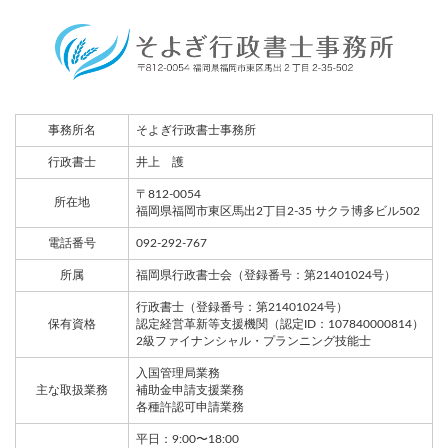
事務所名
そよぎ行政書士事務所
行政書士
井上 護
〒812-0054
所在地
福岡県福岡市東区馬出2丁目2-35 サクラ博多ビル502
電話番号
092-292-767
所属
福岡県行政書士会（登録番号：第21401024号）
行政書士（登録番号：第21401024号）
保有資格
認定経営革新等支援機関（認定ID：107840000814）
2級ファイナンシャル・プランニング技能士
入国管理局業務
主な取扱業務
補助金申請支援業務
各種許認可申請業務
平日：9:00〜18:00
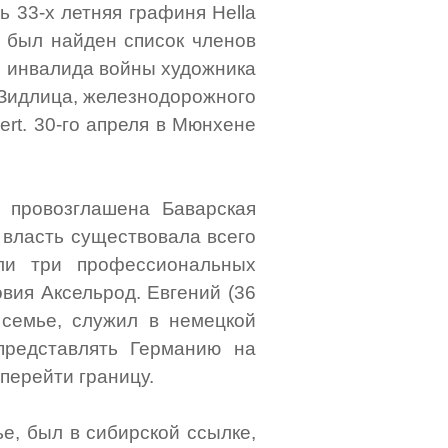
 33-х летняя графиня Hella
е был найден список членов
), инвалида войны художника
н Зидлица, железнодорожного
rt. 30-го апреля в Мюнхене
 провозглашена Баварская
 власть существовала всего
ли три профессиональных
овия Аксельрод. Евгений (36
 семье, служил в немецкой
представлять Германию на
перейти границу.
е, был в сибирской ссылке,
==========
(What to produce):
Looking back over the data above, restate word for word the lines that begin at the line with "инвалида войны художника" and end at the line with "перейти границу.", inclusive.

(Exercise result):
), инвалида войны художника
н Зидлица, железнодорожного
rt. 30-го апреля в Мюнхене
 провозглашена Баварская
 власть существовала всего
ли три профессиональных
овия Аксельрод. Евгений (36
 семье, служил в немецкой
представлять Германию на
перейти границу.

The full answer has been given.